Djuna Barnes (June 12, 1892 – June 18, 1982) was an American writer and artist best known for her novel Nightwood (1936), a cult classic of lesbian fiction and an important work of modernist literature.[2]

In 1913, Barnes began her career as a freelance journalist and illustrator for the Brooklyn Daily Eagle.[3] By early 1914, Barnes was a highly sought feature reporter, interviewer, and illustrator whose work appeared in the city’s leading newspapers and periodicals.[4] Later, Barnes’ talent and connections with prominent Greenwich Village bohemians afforded her the opportunity to publish her prose, poems, illustrations, and one-act plays in both avant-garde literary journals and popular magazines, and publish an illustrated volume of poetry, The Book of Repulsive Women (1915).[4][5]

In 1921, a lucrative commission with McCall’s magazine took Barnes to Paris, where she lived for the next ten years.[4] In this period she published A Book (1923), a collection of poetry, plays, and short stories, which was later reissued, with the addition of three stories, as A Night Among the Horses (1929), Ladies Almanack (1928), and Ryder (1928).[6]

During the 1930s, Barnes spent time in England, Paris, New York, and North Africa.[7] It was during this restless time that she wrote and published Nightwood. In October 1939, after nearly two decades living mostly in Europe, Barnes returned to New York.[8] She published her last major work, the verse play The Antiphon, in 1958, and she died in her apartment at Patchin Place, Greenwich Village in June 1982.[9][10]

The most important relationship of Barnes' Paris years was with the artist Thelma Wood.
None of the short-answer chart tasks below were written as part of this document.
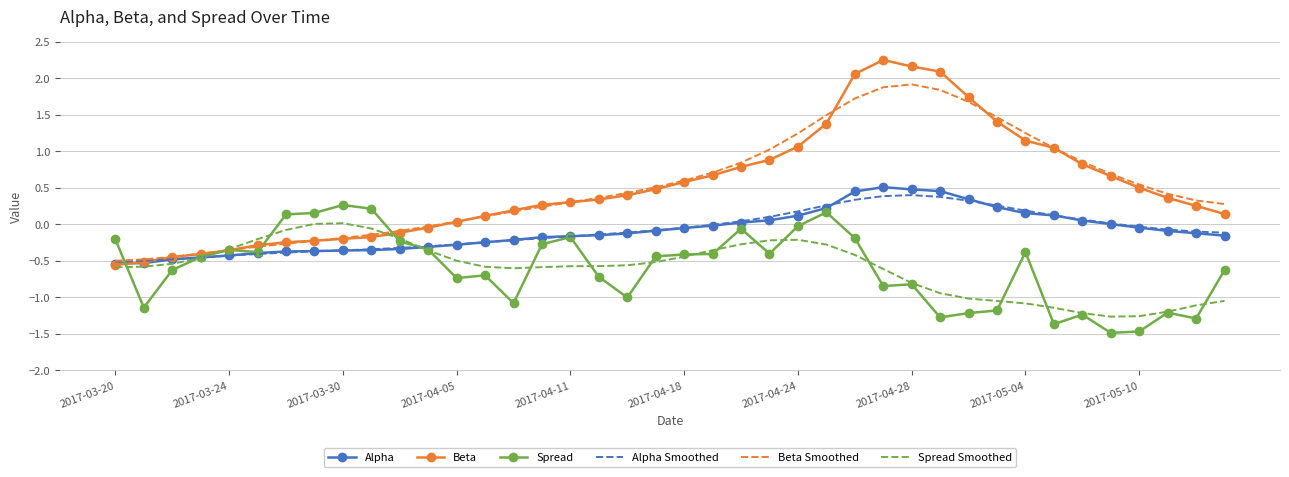

What is the sum of all Spread values?

-23.8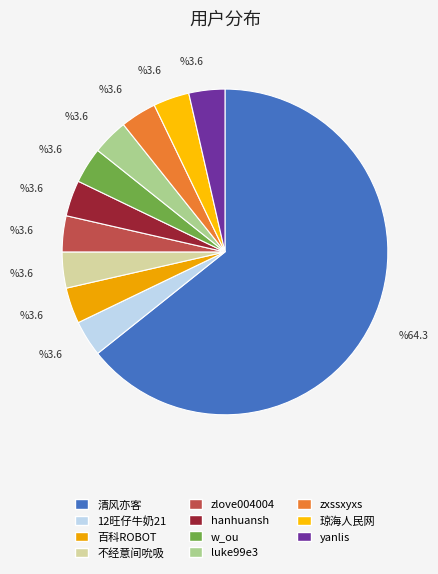

How many slices are in this pie chart?

11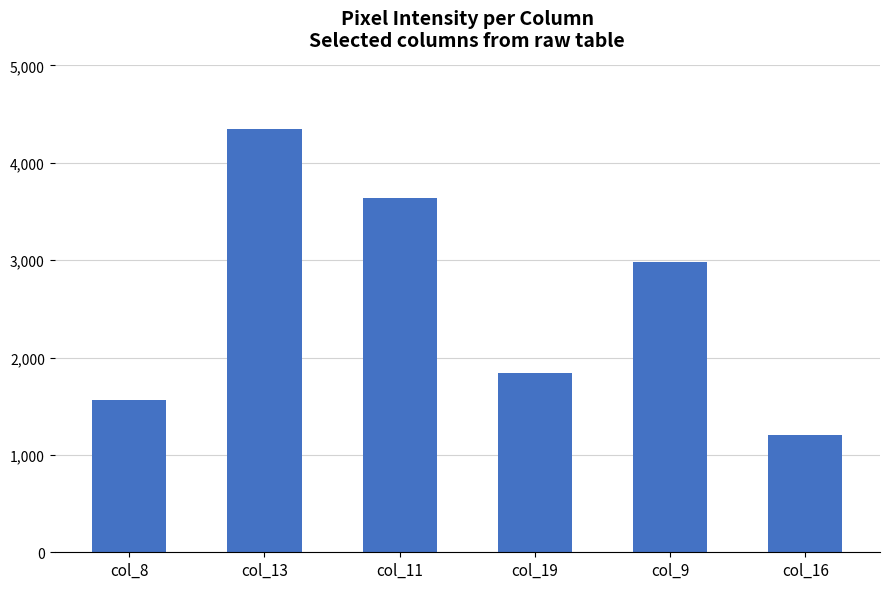

What is the smallest value displayed?

1204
Wood was a Kansas native who had come to Paris to become a sculptor, but at Barnes' suggestion took up silverpoint instead, producing drawings of animals and plants that one critic compared to Henri Rousseau. By the winter of 1922 they had set up housekeeping together in a flat on the Boulevard Saint-Germain.[40] Another close friendship that developed during this time was with the Dada artist Baroness Elsa von Freytag-Loringhoven, with whom Barnes began an intensive correspondence in 1923.[41] “Where Wood gave Barnes a doll as a gift to represent their symbolic love child, the Baroness proposed an erotic marriage whose love-child would be their book.”[42] From Paris, Barnes supported the Baroness in Berlin with money, clothing, and magazines. She also collected the Baroness’s poems and letters.